There are other key issues in play as well. After Brexit, the U.K. will be free to restrict U.S. air carrier access to Heathrow, as it did from the 1970s up until the late 00s. At the same time, the U.K. may find itself left out in the cold from the airline alliance system that grew up in the Open Skies era. These alliances, which typically include airlines from all across the globe cooperating on rates, routes, customer perquisites, and so forth, are only made possible through grants of antitrust immunity from the U.S. Department of Transportation (DOT), and those grants—controversial though they are—are almost always predicated on the U.S. having an Open Skies relationship with the participating air carriers’ home countries. Should U.S./U.K. aviation trade relations falter, it stands to reason that the DOT will rethink its immunization grants to those alliances with U.K. airline members.

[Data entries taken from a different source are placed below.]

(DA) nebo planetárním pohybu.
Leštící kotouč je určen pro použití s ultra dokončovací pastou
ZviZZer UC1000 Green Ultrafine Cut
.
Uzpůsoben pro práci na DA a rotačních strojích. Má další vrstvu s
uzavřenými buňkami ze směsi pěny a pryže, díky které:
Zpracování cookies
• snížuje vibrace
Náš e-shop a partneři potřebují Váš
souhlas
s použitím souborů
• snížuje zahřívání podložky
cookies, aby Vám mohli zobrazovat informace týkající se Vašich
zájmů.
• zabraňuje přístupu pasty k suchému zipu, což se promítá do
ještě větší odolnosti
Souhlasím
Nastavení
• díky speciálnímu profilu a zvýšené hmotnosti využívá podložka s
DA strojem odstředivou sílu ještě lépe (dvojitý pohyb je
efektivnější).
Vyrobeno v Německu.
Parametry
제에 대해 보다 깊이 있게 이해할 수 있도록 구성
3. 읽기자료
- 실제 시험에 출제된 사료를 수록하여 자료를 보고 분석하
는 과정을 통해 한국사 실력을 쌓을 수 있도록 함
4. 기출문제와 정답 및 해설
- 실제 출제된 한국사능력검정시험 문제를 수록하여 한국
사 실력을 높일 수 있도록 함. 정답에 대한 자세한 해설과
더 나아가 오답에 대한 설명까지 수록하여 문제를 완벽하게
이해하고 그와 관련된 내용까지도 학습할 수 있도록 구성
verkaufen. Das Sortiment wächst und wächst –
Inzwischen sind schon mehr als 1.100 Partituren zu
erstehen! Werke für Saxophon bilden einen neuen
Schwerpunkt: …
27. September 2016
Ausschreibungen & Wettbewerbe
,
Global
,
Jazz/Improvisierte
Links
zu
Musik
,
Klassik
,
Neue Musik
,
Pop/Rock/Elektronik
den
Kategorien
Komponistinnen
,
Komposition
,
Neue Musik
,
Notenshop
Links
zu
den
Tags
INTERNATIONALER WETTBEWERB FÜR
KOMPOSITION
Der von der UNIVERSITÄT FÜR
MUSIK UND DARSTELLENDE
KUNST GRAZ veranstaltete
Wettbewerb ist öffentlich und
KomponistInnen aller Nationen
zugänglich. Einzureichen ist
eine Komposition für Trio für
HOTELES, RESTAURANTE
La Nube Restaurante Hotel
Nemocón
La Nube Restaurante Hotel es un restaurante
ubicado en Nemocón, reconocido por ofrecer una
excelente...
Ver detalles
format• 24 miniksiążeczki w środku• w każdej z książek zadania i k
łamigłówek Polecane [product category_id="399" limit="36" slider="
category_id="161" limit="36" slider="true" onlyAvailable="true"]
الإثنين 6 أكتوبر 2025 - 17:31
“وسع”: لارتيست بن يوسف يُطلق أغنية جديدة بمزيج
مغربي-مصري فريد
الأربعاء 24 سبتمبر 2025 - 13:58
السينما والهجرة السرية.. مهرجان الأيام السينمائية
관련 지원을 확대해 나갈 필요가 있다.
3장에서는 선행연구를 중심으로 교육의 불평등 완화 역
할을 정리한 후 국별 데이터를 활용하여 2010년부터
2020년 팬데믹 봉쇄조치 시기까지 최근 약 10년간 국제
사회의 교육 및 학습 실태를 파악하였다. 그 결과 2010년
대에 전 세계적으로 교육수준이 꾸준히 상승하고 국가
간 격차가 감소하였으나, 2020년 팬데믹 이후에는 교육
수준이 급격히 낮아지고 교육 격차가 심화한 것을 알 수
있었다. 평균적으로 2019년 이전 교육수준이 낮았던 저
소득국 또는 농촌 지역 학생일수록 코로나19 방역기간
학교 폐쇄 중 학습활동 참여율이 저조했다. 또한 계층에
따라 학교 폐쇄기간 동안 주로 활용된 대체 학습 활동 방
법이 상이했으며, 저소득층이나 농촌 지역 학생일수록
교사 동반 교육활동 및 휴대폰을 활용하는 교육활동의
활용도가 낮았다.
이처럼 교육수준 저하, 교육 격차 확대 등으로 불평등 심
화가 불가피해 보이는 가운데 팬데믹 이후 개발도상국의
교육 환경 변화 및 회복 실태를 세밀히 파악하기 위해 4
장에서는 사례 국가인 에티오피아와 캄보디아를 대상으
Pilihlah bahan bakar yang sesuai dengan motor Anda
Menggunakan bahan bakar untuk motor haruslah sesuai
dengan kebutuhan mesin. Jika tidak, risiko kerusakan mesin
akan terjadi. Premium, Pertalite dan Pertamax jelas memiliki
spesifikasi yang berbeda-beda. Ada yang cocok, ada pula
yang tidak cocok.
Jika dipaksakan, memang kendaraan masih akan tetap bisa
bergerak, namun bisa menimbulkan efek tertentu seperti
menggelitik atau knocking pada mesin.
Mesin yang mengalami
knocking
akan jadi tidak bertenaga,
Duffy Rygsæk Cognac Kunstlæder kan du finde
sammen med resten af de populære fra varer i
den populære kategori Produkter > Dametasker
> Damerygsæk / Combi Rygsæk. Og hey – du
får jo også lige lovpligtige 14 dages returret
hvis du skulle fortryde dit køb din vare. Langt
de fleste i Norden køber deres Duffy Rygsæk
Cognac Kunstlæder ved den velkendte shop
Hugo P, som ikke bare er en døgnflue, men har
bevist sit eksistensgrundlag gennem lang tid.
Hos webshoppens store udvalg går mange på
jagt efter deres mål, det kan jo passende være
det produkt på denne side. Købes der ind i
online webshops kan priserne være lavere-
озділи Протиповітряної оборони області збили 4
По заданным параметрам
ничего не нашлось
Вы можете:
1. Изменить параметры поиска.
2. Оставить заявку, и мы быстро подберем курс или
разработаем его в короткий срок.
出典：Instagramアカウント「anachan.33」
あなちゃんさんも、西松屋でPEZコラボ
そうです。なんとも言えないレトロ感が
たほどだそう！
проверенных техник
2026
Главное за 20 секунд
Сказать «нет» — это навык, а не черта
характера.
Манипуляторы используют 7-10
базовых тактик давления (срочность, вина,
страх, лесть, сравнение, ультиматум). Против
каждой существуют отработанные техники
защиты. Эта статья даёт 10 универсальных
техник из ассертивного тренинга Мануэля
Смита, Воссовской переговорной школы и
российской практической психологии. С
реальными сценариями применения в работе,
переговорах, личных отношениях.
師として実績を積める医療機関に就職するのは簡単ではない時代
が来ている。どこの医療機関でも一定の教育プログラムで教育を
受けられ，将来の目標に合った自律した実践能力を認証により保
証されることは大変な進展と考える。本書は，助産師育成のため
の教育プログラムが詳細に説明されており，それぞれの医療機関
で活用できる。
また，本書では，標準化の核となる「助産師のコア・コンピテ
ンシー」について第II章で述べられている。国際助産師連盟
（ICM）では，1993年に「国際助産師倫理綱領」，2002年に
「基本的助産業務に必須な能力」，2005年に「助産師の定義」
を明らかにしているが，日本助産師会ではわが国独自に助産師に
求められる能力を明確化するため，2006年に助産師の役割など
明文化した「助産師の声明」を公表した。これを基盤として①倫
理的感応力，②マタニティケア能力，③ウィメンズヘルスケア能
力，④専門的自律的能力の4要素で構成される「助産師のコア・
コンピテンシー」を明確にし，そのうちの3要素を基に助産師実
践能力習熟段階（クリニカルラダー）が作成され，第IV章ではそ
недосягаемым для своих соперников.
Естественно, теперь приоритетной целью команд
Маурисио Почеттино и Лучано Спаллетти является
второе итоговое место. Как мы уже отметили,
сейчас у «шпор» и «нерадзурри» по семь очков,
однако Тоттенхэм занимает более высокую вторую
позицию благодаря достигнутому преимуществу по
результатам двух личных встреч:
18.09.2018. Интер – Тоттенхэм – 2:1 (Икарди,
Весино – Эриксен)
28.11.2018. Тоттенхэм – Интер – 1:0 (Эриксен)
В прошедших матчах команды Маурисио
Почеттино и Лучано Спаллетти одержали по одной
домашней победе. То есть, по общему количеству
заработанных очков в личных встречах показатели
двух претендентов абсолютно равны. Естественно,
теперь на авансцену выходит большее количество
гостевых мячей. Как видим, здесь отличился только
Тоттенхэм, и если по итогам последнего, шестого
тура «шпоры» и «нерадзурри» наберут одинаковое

For more on the history of U.S./U.K. and U.S./EU air services trade, see Brian F. Havel & Gabriel S. Sanchez, The Principles and Practice of Aviation Law, chapters 2-4 (Cambridge University Press 2014). For more on Open Skies and antitrust immunity, see Gabriel S. Sanchez, “An Institutional Defense of Antitrust Immunity for International Airline Alliances,” 62 Catholic University Law Review 139 (2012).